Here we will load and process multiple MIDI files from a directory to build a dataset of musical notes.

def load_dataset(midi_dir, num_files=50):
    """Load multiple MIDI files into a dataset from nested directories"""

    all_notes = []
    midi_files = []

    # Walk through subdirectories to collect MIDI files
    for root, _, files in os.walk(midi_dir):
        for file in files:
            if file.endswith('.midi') or file.endswith('.mid'):
                midi_files.append(os.path.join(root, file))

    # Limit to the specified number of files
    midi_files = midi_files[:num_files]

    for i, file_path in enumerate(midi_files):
        try:
            notes = midi_to_notes(file_path)
            all_notes.append(notes)
            print(f"Processed {i+1}/{len(midi_files)}: {file_path}")
        except Exception as e:
            print(f"Error processing {file_path}: {e}")

    # Concatenate all notes if there’s any
    if all_notes:
        all_notes = np.concatenate(all_notes)
        return all_notes
    else:
        print("No valid MIDI files were processed.")
        return np.array([])  # Return empty array to prevent crash

notes_dataset = load_dataset(MIDI_DIR, num_files=50)

if len(notes_dataset) > 0:
    print("Total notes in dataset:", len(notes_dataset))
else:
    print("Dataset is empty.")

Output

Code Summary

• load_dataset(midi_dir, num_files=50):
  • This function searches through all subdirectories of the given folder.

- _Objective_: Can you return, word for word, the stretch of the MIDI dataset excerpt from "# Concatenate all" through "notes_dataset = load_dataset(MIDI_DIR, num_files=50)"?

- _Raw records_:

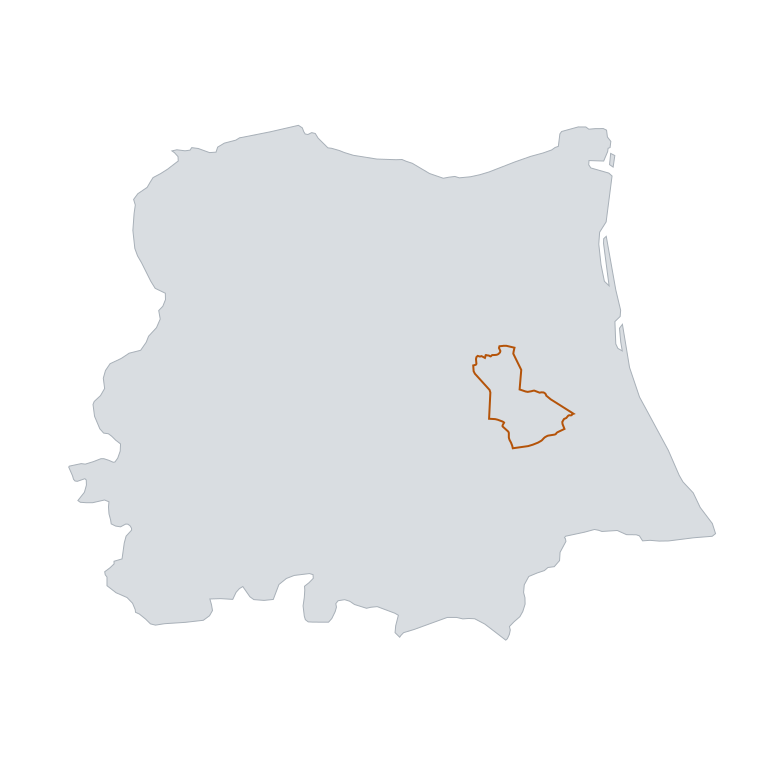 location of Fromager within Ivory Coast, rotated 266°
{"feature_id": "CIV-3445", "entity_name": "Fromager", "entity_type": "Region", "adm_level": 1, "iso_a3": "CIV", "parent_name": "Ivory Coast", "parent_adm1": "", "projection": "natural_earth1", "projection_center": [-5.843, 6.159], "detail": "fine", "context": "in_parent", "style": "outline", "palette": "amber", "viewbox_px": 768, "rotation_deg": 266, "n_neighbors": 0, "source": "natural_earth", "source_scale": "10m", "svg_char_len": 5108}
<svg xmlns="http://www.w3.org/2000/svg" viewBox="0 0 768 768"><g transform="rotate(266 384 384)"><path d="M173.6,120.2L176.2,120.1L182.8,117.9L188.9,112.8L194.5,102.1L202.1,93.6L210.7,94.2L213.2,92.6L216.2,92.3L219.8,97.9L223.4,102.2L226.0,102.3L227.8,110.5L243.5,113.8L250.2,116.1L255.8,122.0L257.7,122.1L260.1,120.9L262.0,118.8L262.3,116.6L259.9,111.2L261.0,106.4L263.5,102.1L267.5,101.8L273.6,100.6L280.6,100.6L285.7,101.4L287.8,97.1L285.9,85.0L286.4,78.4L287.2,72.8L289.1,70.5L296.9,77.6L303.9,80.1L309.0,80.3L310.4,79.0L308.3,71.3L308.8,69.0L310.7,67.6L314.1,66.9L323.1,63.7L324.0,64.3L325.7,76.4L324.9,80.4L326.8,88.6L329.2,96.3L329.0,99.4L327.1,104.1L324.8,108.5L325.0,110.2L328.6,113.2L335.5,116.2L342.6,117.0L346.6,112.5L350.7,108.9L353.6,105.6L354.6,100.9L359.1,97.4L372.0,93.0L383.9,92.3L386.8,93.7L392.2,100.4L399.0,105.0L409.4,104.4L416.9,107.1L423.4,112.2L427.8,123.6L432.5,131.9L434.6,143.6L442.2,149.7L448.1,152.5L456.1,161.0L464.4,165.3L473.0,164.4L477.0,168.8L483.4,171.9L489.8,172.2L495.4,162.4L502.8,158.5L521.6,150.7L529.0,147.1L536.6,144.9L554.7,144.2L571.5,146.6L579.9,148.4L585.6,147.1L591.0,151.7L596.7,161.5L601.3,164.6L606.0,168.0L609.4,175.7L613.5,183.3L615.8,186.7L620.8,194.3L625.2,194.4L629.4,191.1L631.3,188.7L632.1,193.7L630.5,201.8L630.8,206.8L633.2,208.7L631.9,215.1L627.0,226.1L627.0,232.6L631.9,234.6L635.4,241.5L637.6,253.2L639.7,257.2L639.9,259.6L643.5,288.1L648.0,316.7L645.2,320.4L641.4,321.5L638.9,322.8L638.2,325.5L639.8,329.4L638.7,332.9L633.9,335.4L623.5,344.5L622.8,348.1L620.0,355.8L617.7,360.5L614.3,369.3L608.9,392.5L606.9,411.7L606.7,417.6L604.6,421.7L602.2,427.6L590.8,444.1L585.1,457.5L585.8,463.4L586.1,469.2L584.4,473.5L584.7,484.8L586.1,494.3L588.2,503.6L596.4,530.0L600.8,546.0L603.4,559.0L605.8,567.6L608.0,571.2L608.9,574.5L621.2,576.9L623.5,578.8L626.9,595.7L626.3,603.3L623.9,606.1L624.0,612.6L623.5,620.6L621.7,623.7L614.8,624.1L610.2,627.2L604.1,626.0L603.5,624.0L600.2,623.3L591.1,618.7L592.6,604.1L588.4,603.5L585.1,605.4L578.7,623.0L575.6,626.0L530.2,616.9L520.4,609.7L508.6,608.0L488.0,608.8L471.1,611.0L466.2,615.4L509.0,612.8L513.6,613.3L515.8,616.0L461.6,621.8L441.0,625.2L434.9,624.3L430.2,618.7L407.8,618.0L403.2,619.8L400.4,624.0L409.2,623.1L423.2,622.8L426.9,626.0L383.3,630.1L353.1,638.0L340.2,643.9L298.0,663.0L272.3,672.1L265.5,675.4L253.8,684.9L238.8,690.8L221.9,701.8L211.6,704.3L209.2,700.8L209.0,682.1L207.6,657.0L208.1,647.5L209.5,638.5L209.5,631.0L214.7,628.2L216.0,625.1L216.8,615.4L221.6,606.5L221.7,591.1L223.1,587.9L224.2,583.8L222.2,573.7L219.5,554.6L218.2,553.3L217.0,554.2L214.3,554.5L203.8,547.9L195.6,546.8L189.9,541.1L189.5,534.7L186.7,531.0L184.8,523.6L181.9,515.0L173.9,509.9L166.3,508.7L160.9,509.7L154.6,509.4L147.4,506.6L142.4,503.3L137.7,497.1L133.3,492.2L129.8,492.8L125.5,491.6L121.3,489.3L120.0,487.6L137.5,467.8L143.5,458.1L144.2,452.2L144.2,446.2L146.1,440.1L146.7,430.7L137.0,396.8L134.6,386.2L131.9,383.2L130.3,382.0L135.2,377.7L142.0,378.8L152.3,382.2L154.6,378.8L162.4,361.7L162.2,355.3L161.5,350.9L166.1,339.2L169.7,334.6L171.6,329.7L171.0,323.1L168.3,320.6L164.7,321.0L160.3,319.4L153.7,315.6L150.3,312.1L151.4,296.6L152.0,291.8L154.4,289.1L158.0,288.3L168.3,287.8L176.6,289.6L183.9,290.6L187.8,290.6L190.9,295.2L195.1,299.9L198.8,299.9L200.1,296.4L199.3,281.1L196.8,273.0L191.3,265.2L176.8,258.5L176.5,249.2L178.0,239.1L181.1,235.4L191.8,229.0L190.0,225.5L186.5,221.9L179.7,218.1L181.3,206.1L181.7,195.3L175.9,196.5L170.0,197.1L165.0,193.8L160.9,187.3L160.1,169.2L160.2,148.4L159.4,139.2L161.0,134.3L166.1,129.8L171.6,123.9L173.6,120.2ZM598.2,626.2L595.8,630.2L584.4,627.7L587.1,624.3L598.2,626.2Z" fill="#d9dde1" stroke="#a8b0b8" stroke-width="1"/><path d="M390.5,474.3L396.3,474.3L396.4,475.0L396.8,476.9L397.7,477.6L402.5,477.5L404.4,478.1L405.5,479.4L404.7,481.6L405.0,483.2L404.2,484.6L403.0,486.5L404.4,487.1L405.5,487.3L405.8,487.7L405.3,489.2L405.1,490.4L404.9,490.9L404.4,491.5L404.1,492.3L404.5,492.9L405.0,493.4L405.3,494.0L405.2,496.7L405.3,498.6L405.9,500.2L407.4,501.9L408.8,502.4L411.9,501.2L413.6,501.8L413.7,505.3L413.8,505.9L413.6,508.6L411.1,516.7L407.1,515.5L405.2,515.1L388.5,521.9L369.1,518.9L366.7,524.6L366.1,526.8L366.5,530.4L366.9,532.5L366.9,533.5L364.5,538.6L364.7,540.4L364.5,542.3L364.2,543.0L363.7,543.7L362.6,544.6L361.8,544.9L361.1,545.0L357.1,549.2L341.1,571.0L340.8,569.9L340.6,569.5L340.2,569.3L339.8,569.0L339.7,568.3L339.7,567.7L339.9,566.6L339.8,566.1L339.6,565.7L339.3,565.3L337.4,563.5L336.7,561.6L336.4,561.0L334.3,559.6L333.7,559.2L331.6,559.3L326.6,560.9L324.0,554.3L323.6,553.4L323.2,552.8L322.8,552.5L322.1,551.9L321.8,551.3L321.6,550.3L321.1,544.7L321.0,543.9L320.7,543.0L320.0,541.5L319.6,540.7L318.9,539.8L317.8,538.6L317.6,538.4L317.1,537.9L316.5,537.1L314.8,533.6L313.1,528.3L312.0,523.5L310.9,508.0L313.5,507.6L316.7,506.6L319.3,505.4L320.8,505.0L322.0,504.8L326.4,505.1L327.3,504.9L328.1,504.4L333.1,499.6L333.5,499.3L333.9,499.3L334.4,499.4L334.8,499.6L336.4,500.6L337.0,501.1L337.6,500.7L338.3,499.6L340.4,495.0L341.2,492.5L342.0,486.4L368.1,489.5L370.7,488.9L387.9,475.4L390.5,474.3Z" fill="none" stroke="#b45309" stroke-width="2"/></g></svg>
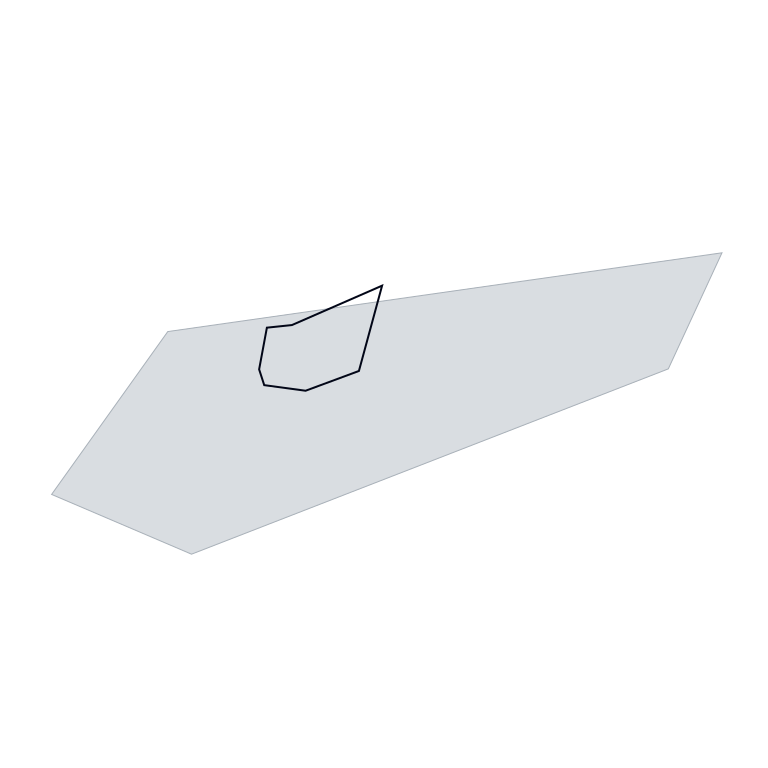 location of The Farrington within Anguilla, rotated 195°
{"feature_id": "AIA-5124", "entity_name": "The Farrington", "entity_type": "District", "adm_level": 1, "iso_a3": "AIA", "parent_name": "Anguilla", "parent_adm1": "", "projection": "equal_earth", "projection_center": [-63.044, 18.213], "detail": "fine", "context": "in_parent", "style": "outline", "palette": "ink", "viewbox_px": 768, "rotation_deg": 195, "n_neighbors": 0, "source": "natural_earth", "source_scale": "10m", "svg_char_len": 407}
<svg xmlns="http://www.w3.org/2000/svg" viewBox="0 0 768 768"><g transform="rotate(195 384 384)"><path d="M606.4,378.7L91.5,598.2L113.3,472.2L525.9,169.8L676.5,191.3L606.4,378.7Z" fill="#d9dde1" stroke="#a8b0b8" stroke-width="1"/><path d="M511.7,408.1L488.2,417.1L411.3,478.5L411.5,419.1L411.6,390.1L458.0,357.2L499.4,351.9L508.4,365.8L511.7,408.1Z" fill="none" stroke="#020617" stroke-width="2"/></g></svg>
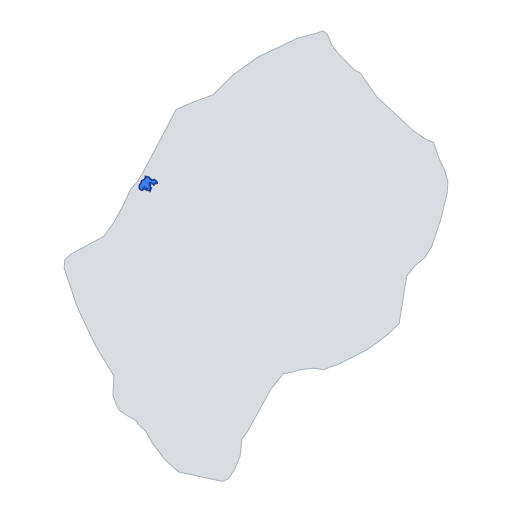 Maseru (Berea Distict), Berea, Lesotho (highlighted)
{"feature_id": "5366337B16311168562684", "entity_name": "Maseru (Berea Distict)", "entity_type": "district", "adm_level": 2, "iso_a3": "LSO", "parent_name": "Lesotho", "parent_adm1": "Berea", "projection": "equal_earth", "projection_center": [27.544, -29.28], "detail": "fine", "context": "in_parent", "style": "filled", "palette": "blue", "viewbox_px": 512, "rotation_deg": 0, "n_neighbors": 0, "source": "geoboundaries", "source_scale": "gbopen_adm2", "svg_char_len": 3666}
<svg xmlns="http://www.w3.org/2000/svg" viewBox="0 0 512 512"><path d="M339.9,363.6L325.1,369.0L323.1,369.5L313.6,368.2L301.0,369.5L291.1,372.5L283.4,373.6L270.9,389.0L248.0,430.7L241.9,439.4L240.2,455.8L234.9,468.7L228.4,478.8L222.1,481.3L203.1,477.3L178.9,472.1L164.8,459.5L152.2,443.0L145.6,431.0L138.6,424.4L136.3,420.7L126.4,415.2L122.6,412.3L119.3,410.3L115.3,402.3L113.0,395.3L113.9,376.0L106.9,364.4L95.0,344.7L87.4,328.6L77.0,306.5L70.7,287.6L64.1,268.0L64.9,259.6L71.2,253.9L89.6,244.0L103.8,236.4L114.0,222.3L125.2,201.5L130.6,188.9L136.1,183.2L142.0,174.4L152.3,154.7L163.9,132.9L176.2,109.4L191.8,102.6L213.1,94.8L233.7,74.3L258.1,57.0L297.5,38.2L315.9,33.4L322.9,30.7L327.3,34.3L331.9,45.0L338.6,54.0L354.1,69.7L360.6,73.4L376.6,96.6L393.6,112.4L413.3,130.7L426.7,139.8L433.5,142.3L439.1,158.5L444.7,170.5L447.9,181.7L447.2,192.7L440.8,219.4L431.6,246.8L424.3,258.1L415.3,265.3L406.6,276.1L403.2,298.0L399.1,323.7L387.8,334.3L378.9,341.3L366.8,349.8L339.9,363.6Z" fill="#d9dde1" stroke="#a8b0b8" stroke-width="1"/><path d="M145.4,176.7L145.4,176.8L145.3,177.0L145.2,177.1L145.2,177.3L145.2,177.5L145.1,177.8L145.0,178.1L144.9,178.3L144.8,178.5L144.7,178.6L144.6,178.8L144.4,179.1L144.3,179.3L144.2,179.5L143.9,179.8L143.7,179.9L143.5,180.0L143.3,180.0L143.2,180.1L142.9,180.2L142.9,180.3L142.7,180.4L142.5,180.5L142.3,180.6L142.2,180.6L141.9,180.8L141.7,180.8L141.5,181.0L141.4,181.2L141.4,181.5L141.2,182.1L141.2,182.3L141.0,182.8L140.9,183.0L140.7,183.4L140.6,183.6L140.2,184.0L140.0,184.3L139.9,184.4L139.6,184.5L139.5,184.9L139.5,185.0L139.5,185.4L139.5,185.6L139.4,185.7L139.4,185.8L139.4,186.0L139.5,186.3L139.5,186.5L139.4,186.6L139.4,186.8L139.4,187.0L139.3,187.3L139.2,187.4L139.2,187.5L139.2,187.8L139.2,188.0L139.3,188.1L139.3,188.3L139.3,188.5L139.5,188.7L139.6,188.8L139.8,188.9L139.9,189.0L140.0,189.1L140.1,189.3L140.3,189.4L140.5,189.5L140.8,189.7L140.9,189.8L141.0,189.9L141.1,190.0L141.3,190.1L141.4,190.3L141.5,190.3L141.8,190.3L141.9,190.2L142.0,190.2L142.3,190.1L142.5,190.1L142.7,189.9L142.8,189.9L142.8,189.7L143.0,189.5L143.0,189.4L143.2,189.2L143.3,188.9L143.3,188.7L143.4,188.4L143.5,188.3L143.5,188.2L143.6,187.9L143.8,187.7L144.0,187.4L144.0,187.5L144.3,187.6L144.4,187.8L144.5,187.8L144.7,188.0L144.8,188.1L144.9,188.3L144.9,188.6L144.9,188.8L145.0,188.8L145.0,189.0L145.2,189.3L145.3,189.3L145.5,189.5L145.8,189.5L146.0,189.6L146.2,189.8L146.3,189.2L146.6,188.6L146.8,188.4L147.0,189.0L147.1,189.6L147.5,190.0L148.2,190.5L148.6,190.6L148.9,190.5L149.3,190.4L149.8,190.8L150.0,191.2L150.4,190.2L150.5,189.7L150.1,189.1L150.3,188.8L151.2,188.7L151.4,188.4L151.4,188.0L150.7,187.8L150.2,186.6L150.0,186.3L149.8,186.2L149.5,186.1L149.3,186.0L149.5,185.4L150.1,185.5L150.5,185.1L150.6,184.8L150.4,184.6L150.1,184.2L149.8,183.8L149.5,183.5L149.4,183.2L149.7,182.7L149.9,182.5L150.2,182.5L150.4,182.8L150.9,182.8L151.6,183.2L152.3,183.7L152.7,183.8L153.2,184.4L153.7,184.9L154.0,185.2L154.4,184.8L154.8,184.2L155.0,183.7L155.4,183.4L155.5,183.2L155.4,182.7L155.9,182.2L156.3,182.1L156.6,182.4L156.8,182.9L157.1,183.6L157.3,183.9L157.2,183.1L157.0,182.2L156.8,181.7L156.4,181.3L155.9,180.9L155.8,180.6L155.6,180.4L155.2,180.1L154.9,180.0L154.3,179.6L154.1,179.4L153.8,179.6L153.3,179.7L153.3,179.9L153.0,180.0L152.8,180.0L152.5,180.2L152.2,180.3L151.8,180.5L151.4,180.0L151.4,179.8L151.2,179.6L151.0,179.2L150.7,179.0L150.3,179.0L149.9,178.7L149.6,178.2L149.5,177.7L149.3,177.4L149.1,177.3L148.9,177.1L148.6,177.2L148.3,176.9L147.9,176.9L147.5,176.8L147.1,176.9L146.7,176.6L146.5,177.0L146.3,177.2L146.0,177.2L145.9,177.3L145.8,177.2L145.6,177.0L145.6,176.9L145.4,176.7Z" fill="#3b82f6" stroke="#1e3a8a" stroke-width="1.5"/></svg>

- _Correct response_:
# Concatenate all notes if there’s any
    if all_notes:
        all_notes = np.concatenate(all_notes)
        return all_notes
    else:
        print("No valid MIDI files were processed.")
        return np.array([])  # Return empty array to prevent crash

notes_dataset = load_dataset(MIDI_DIR, num_files=50)